My mother-in-law's only brother survived the Death March at Bataan ... for the rest of his life, he never mentioned a word about war when he got home.  Another uncle was a medic landing in Normandy, France - he never talked about the war.  A cousin returned and just wandered around the rest of his life. popping up unannounced here and there at relatives' homes only to silently disappear a day or so later.  He never recovered from what, during WWII, was called "shell shock" and is today's PTSD. It takes a toll people in many different ways.

Memorial Day IS a day of memory and honor - in NYC it's a week long event called "Fleet Week."  But, it's also a sort of "unofficial" start of summer ... time to pull out the grills, get together with family and friends ... some of whom may be active military home on leave or who are now veterans ... a time to relax and enjoy together the freedom we have.  So, there are picnics.

Jo-Ann


05/30/19 12:47 PM #763    

 

George Armstrong

 

 If you search on “cemeteries use as social sites” or “picnic at a graveyard” you should be able to find articles from the Atlantic and Vintage News resprctively that should shine some light on the history of cemetery usage as social as well as memorial sites.

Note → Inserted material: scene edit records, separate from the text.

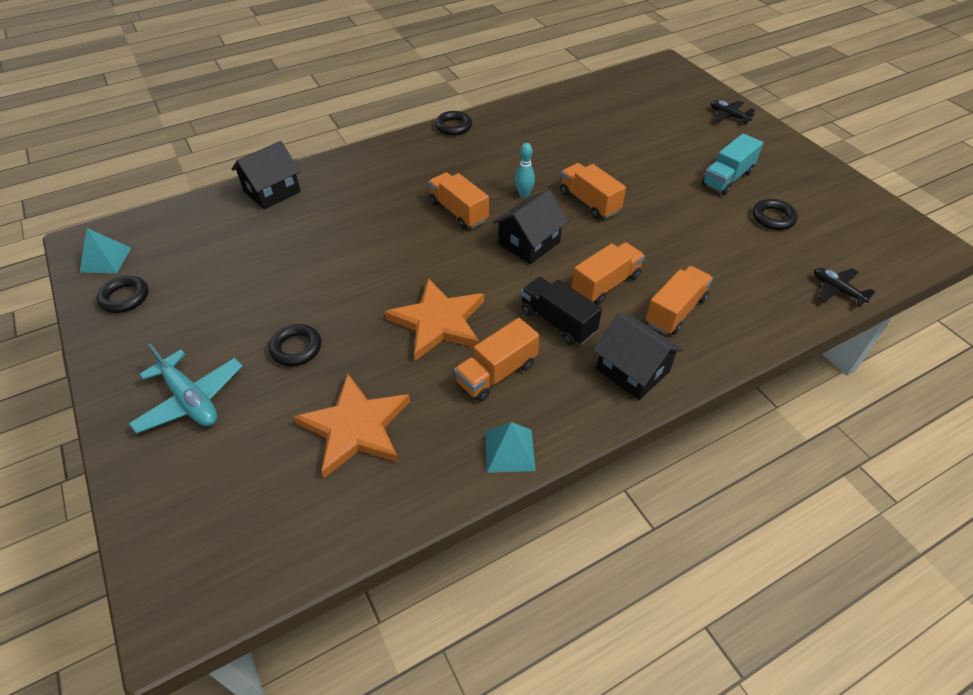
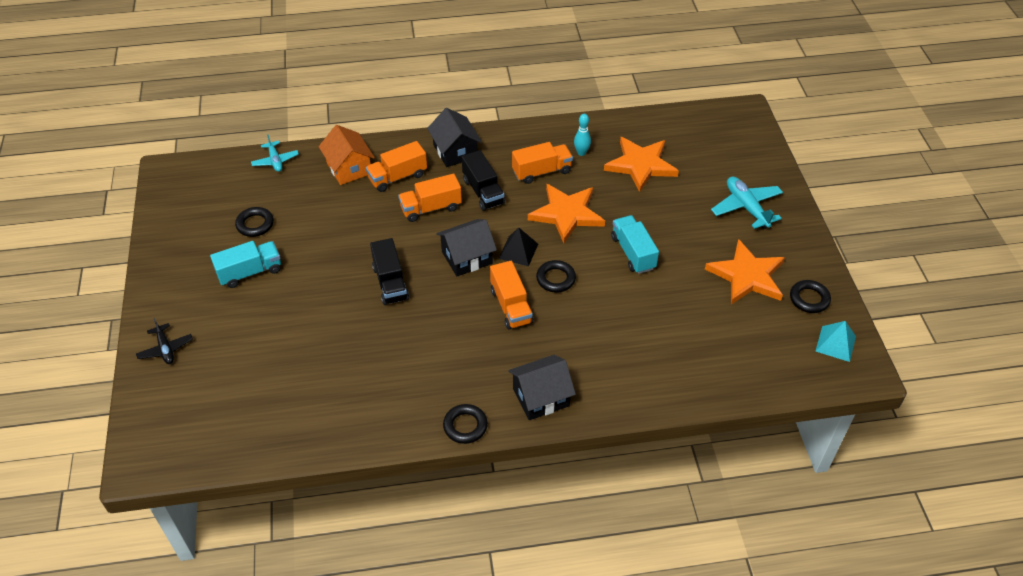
camera: 160 degrees left, 0 degrees up
black house [231,141,301,209] -> black house moved to [508,355,576,420]
black ring [269,324,321,366] -> black ring moved to [536,260,576,293]
turquoise pyramid [485,422,536,473] -> none
turquoise bowling pin [515,143,535,198] -> turquoise bowling pin moved to [574,114,591,156]
orange truck [560,163,626,219] -> black truck [370,238,409,305]
black plane [814,268,876,306] -> turquoise plane [251,134,299,172]
none -> orange house [319,125,375,185]
none -> black pyramid [499,228,538,266]
none -> turquoise truck [611,215,659,274]
none -> orange star [705,239,785,305]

Since I’m already on line, as we remember those who died in the uniformed services (“it is altogether fitting and proper that we do this”) I believe we should also remember those who died in war times while serving in the Merchant Marine.  Those who served, especially in WWII, knew they were at high risk of being killed as the transported vital goods and equipment  to our allies even before we officially declared war.  Without this vital life line, it is possible (some say probable) that the war would have been over before we entered it.  How likely was a merchant seaman to be killed — about 1 in 26.  This represents a higher mortality rate than any of the uniformed services.  To my knowledge, I have never known a merchant seaman, but I can’t begin to acknowledge how much I respect and appreciate them.

In closing, please remember those who died so that this nation “of the people, for the people, by the people shall not perish from the face of the earth.”  Besides the great words of Abraham Lincoln, I recall the words of Ronald Reagen who said that we should remember that each of these people represented the loss of two lives— the one they had lived and the one that they would have lived.